The Guidance reiterates the requirement to aggregate transactions that are conducted by the same person. For example, a financial institution is considered to have knowledge that the same person deposited $11,000 in cash transactions in a single business day if it is aware that the same individual made both a $5,000 cash deposit into his personal account and, later that same business day, a $6,000 cash deposit into his employer’s business account. Accordingly, the financial institution is required to file a CTR. Specifically, the financial institution is expected to complete two sections identifying the persons on whose behalf the transactions were conducted. The remaining parts of the CTR should be filled out according to the form instructions.  (NOTE:  If a customer owns several businesses that are not incorporated, the account or accounts of the customer and the transactions must be aggregated.)

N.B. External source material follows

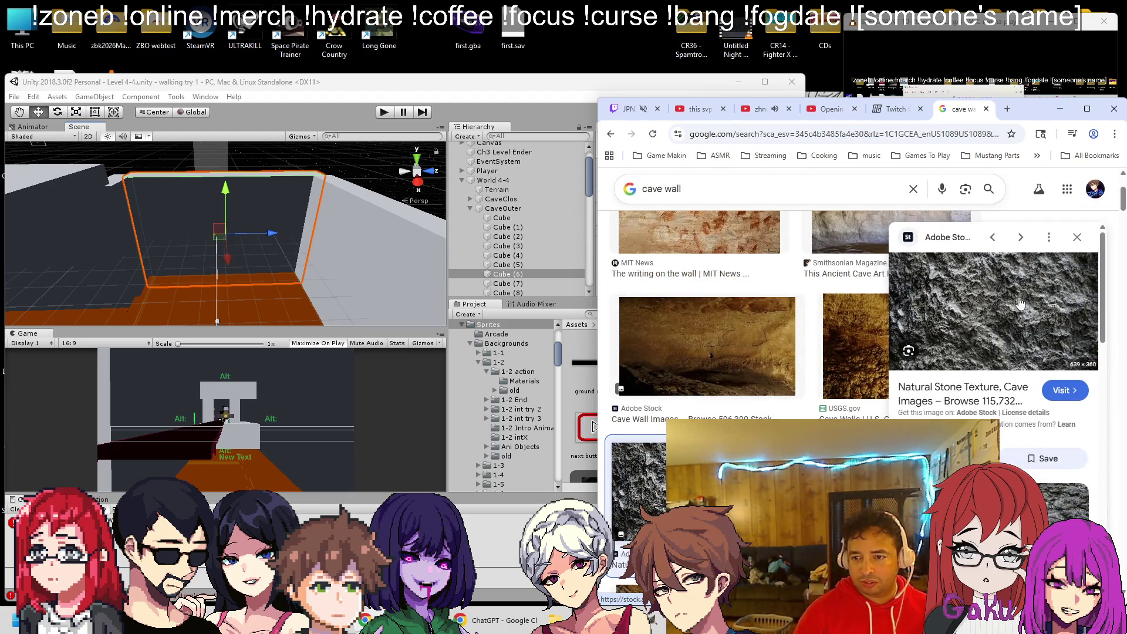
pyautogui.rightClick(982, 292)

The new Guidance also addresses an issue raised when a corporation owned by a customer pays a significant number of personal expenses of the customer. In cases in which a corporation pays some of the customer’s personal expenses, the customer and the corporation may not be operating separately and independently and the customer’s cash transactions may need to be aggregated with that of the corporation.

B.        On Whose Behalf Were the Transactions Conducted?

Although multiple businesses may share a common owner, the presumption is that separately incorporated entities are independent persons. Therefore, the currency transactions of separately incorporated businesses should not automatically be aggregated as being on behalf of any one person simply because those businesses are owned by the same person. The presumption that the entities are separate, however, is rebuttable. It is ultimately up to a financial institution to determine, based on information obtained in the ordinary course of business, whether multiple businesses that share a common owner are, in fact, being operated independently depending on all the facts and circumstances. The results of this determination affect whether the businesses' currency transactions should be aggregated for purposes of complying with currency transaction reporting obligations.  

C.        Factors to be Considered

In determining whether two or more separately incorporated entities are being operated in a manner that makes them something other than separate and independent businesses, no single issue is controlling. The following factors should be considered in making a determination:

  • Do the corporations have joint employees?
  • Do the corporations have separate payroll accounts?
  • Are the two corporations in the same business?
  • Are there fund transfers between the accounts of the two corporations?
  • Do the corporations operate under the same premises?
  • Does one corporation supply goods or services to the other?
  • Does one corporation make payments to third parties on behalf of the other?

Since these determinations are subjective in nature, financial institutions may want to be aggressive in making aggregation determinations to avoid supervisory criticism.